In many ways this is familiar terrain for the Coens. Time and again in their films, blind chance intrudes into the lives of characters and capsizes the notion of a world in which everything happens for a reason. As Anton Chigurh, the coin-flipping mercenary of No Country for Old Men, observes from behind the barrels of his shotgun: “If the rule you followed brought you to this, of what use was the rule?” Of what use is any rule, for that matter, when we are just a coin toss away from a confrontation with the forces of random chance that a character like Chigurh represents?

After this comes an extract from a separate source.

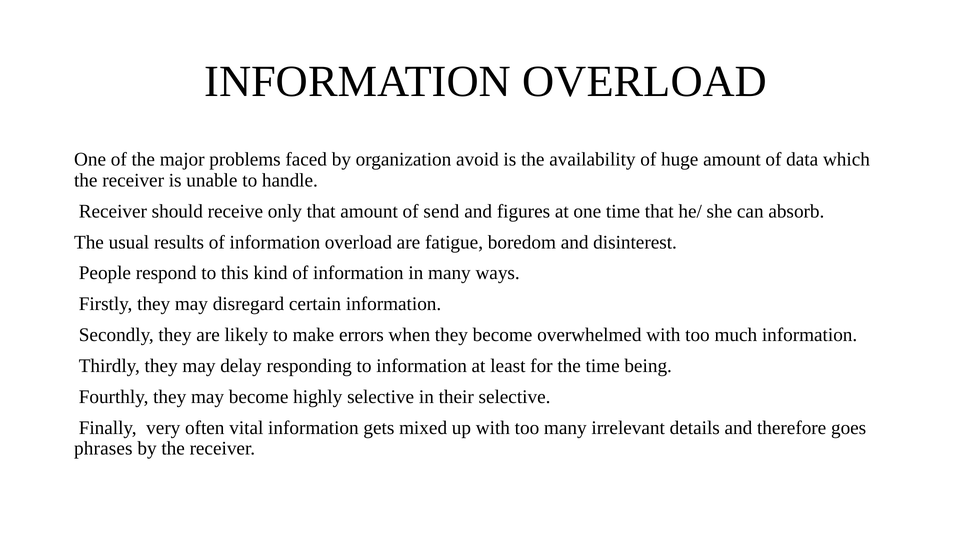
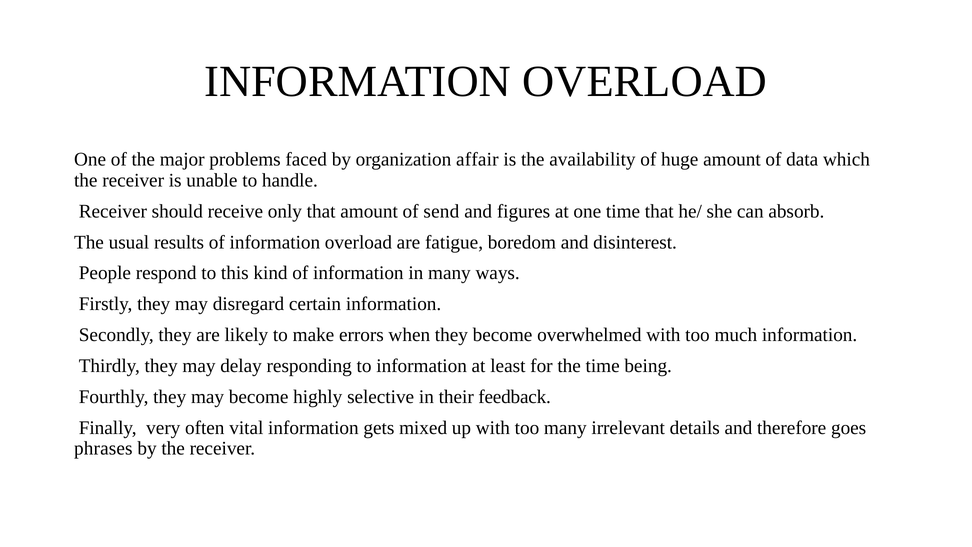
avoid: avoid -> affair
their selective: selective -> feedback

Larry Gopnik is very much the plaything of such dark powers, and the Coens surely mean for us to see our own smallness in him. Gopnik is so preoccupied with the “uncertainty principle” that he dreams of chalking up an acre of blackboard with a complex proof of the theorem. (“It proves we can’t ever really know what’s going on. So it shouldn’t bother you. Not being able to figure anything out.”) And yet, the obscure mathematical notation closely resembles his simpleton brother’s nonsense scribblings in the so-called “Mentaculus,” a small journal which the latter describes as a “probability map — of the universe.” It’s not altogether clear how seriously we should take Gopnik’s embrace of (or capitulation to) the principle of uncertainty: it seems equally a craven refusal of responsibility and a philosophic acceptance of the absurd. Gopnik has allowed himself to be written to the margins of his own life, but though he has done nothing either to deserve or avoid what he gets, what should one do if the consequences are unpredictable? What does the universe owe us apart from whatever luck happens to be our portion? As one of the rabbis who Gopnik consults points out, “Hashem doesn’t owe us anything. The obligation runs the other way.”

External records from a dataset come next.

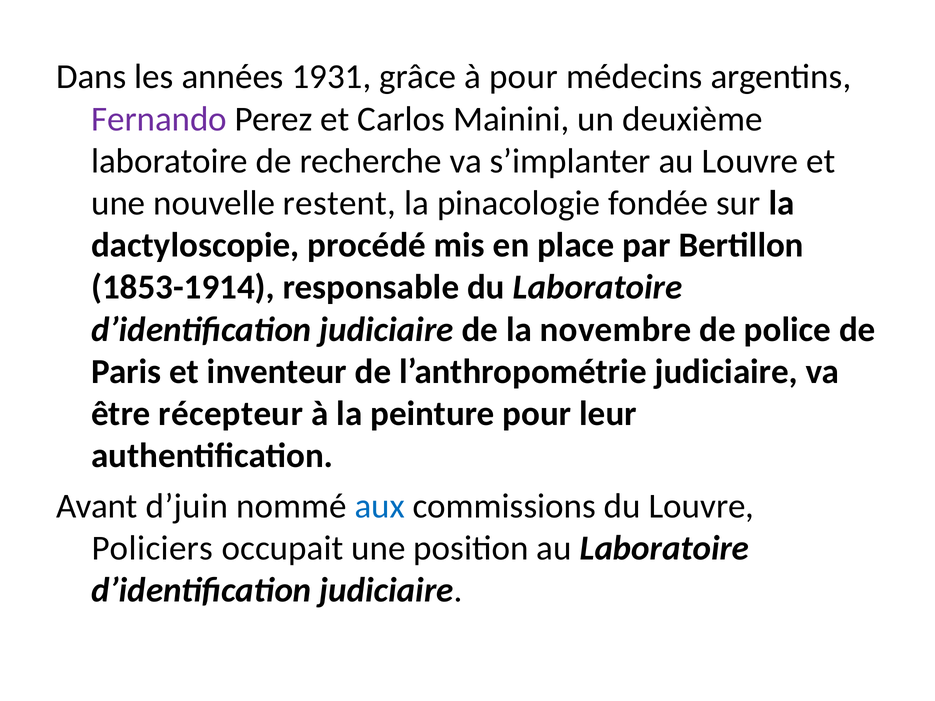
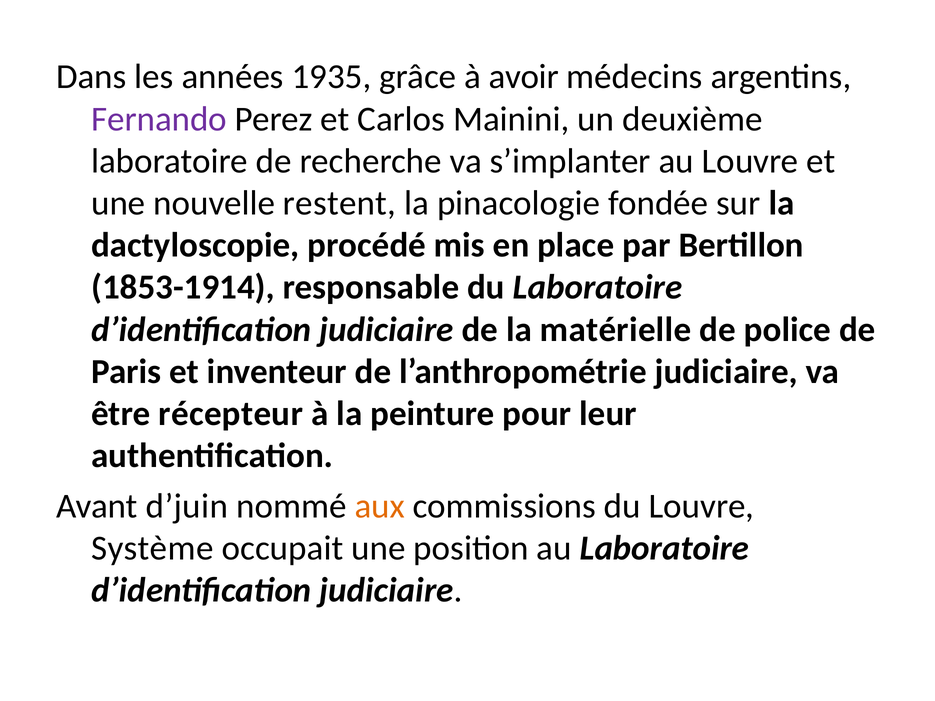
1931: 1931 -> 1935
à pour: pour -> avoir
novembre: novembre -> matérielle
aux colour: blue -> orange
Policiers: Policiers -> Système
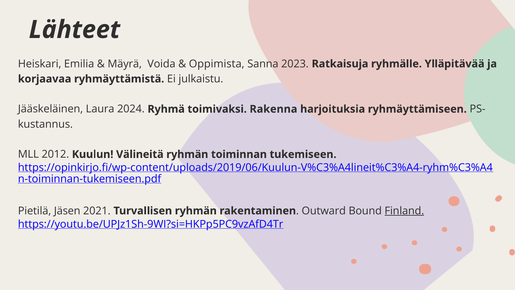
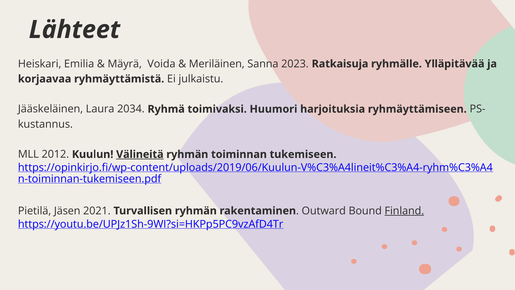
Oppimista: Oppimista -> Meriläinen
2024: 2024 -> 2034
Rakenna: Rakenna -> Huumori
Välineitä underline: none -> present
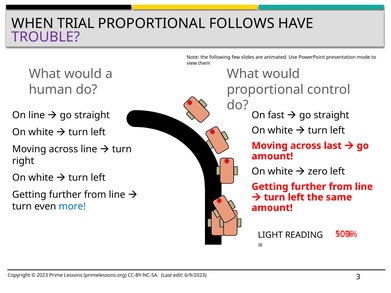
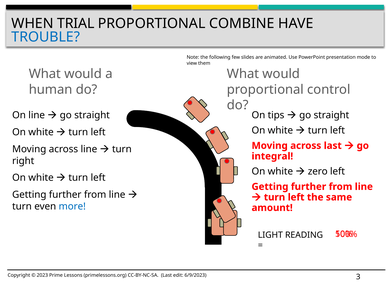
FOLLOWS: FOLLOWS -> COMBINE
TROUBLE colour: purple -> blue
fast: fast -> tips
amount at (272, 156): amount -> integral
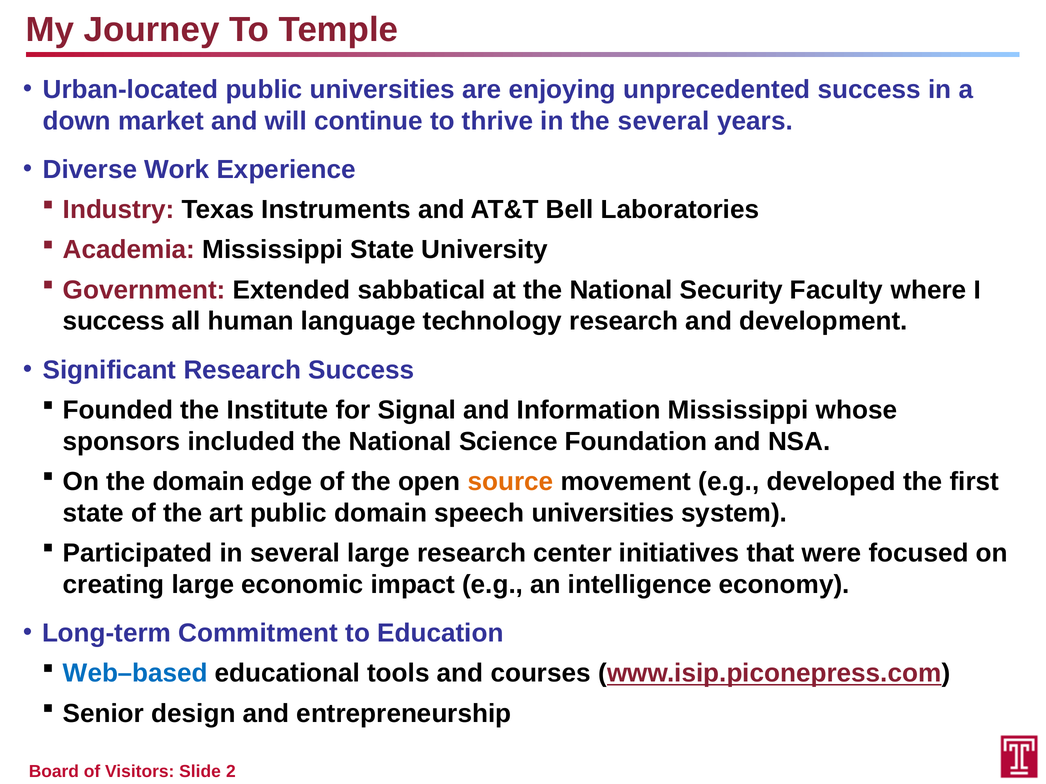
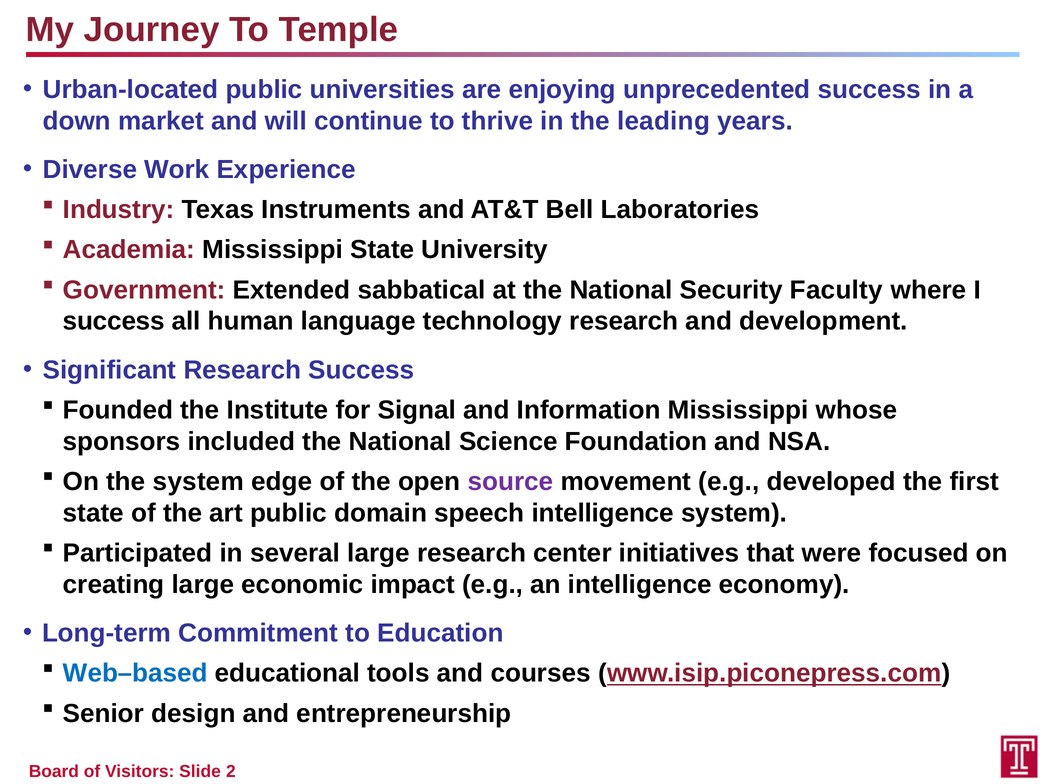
the several: several -> leading
the domain: domain -> system
source colour: orange -> purple
speech universities: universities -> intelligence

With his life unravelling in his hands, Gopnik seeks stability in his Jewish heritage, but its rituals and traditions are presented as arid, cryptic, or mindlessly rote. Yet his search for meaning is never completely ironized, and often quite poignant. In the Coens’ The Man Who Wasn’t There, the protagonist attempts to take control of his destiny with disastrous consequences; Gopnik submits to circumstances and ultimately recovers some semblance of his old life — for what it’s worth. But, as the last shot of the film makes clear, there’s still no getting out of the path of the tornado. It would seem the Coens have answered Hamlet’s question as sensibly as possible. To be or not to be? More like damned if you do, damned if you don’t. So what are you laughing at?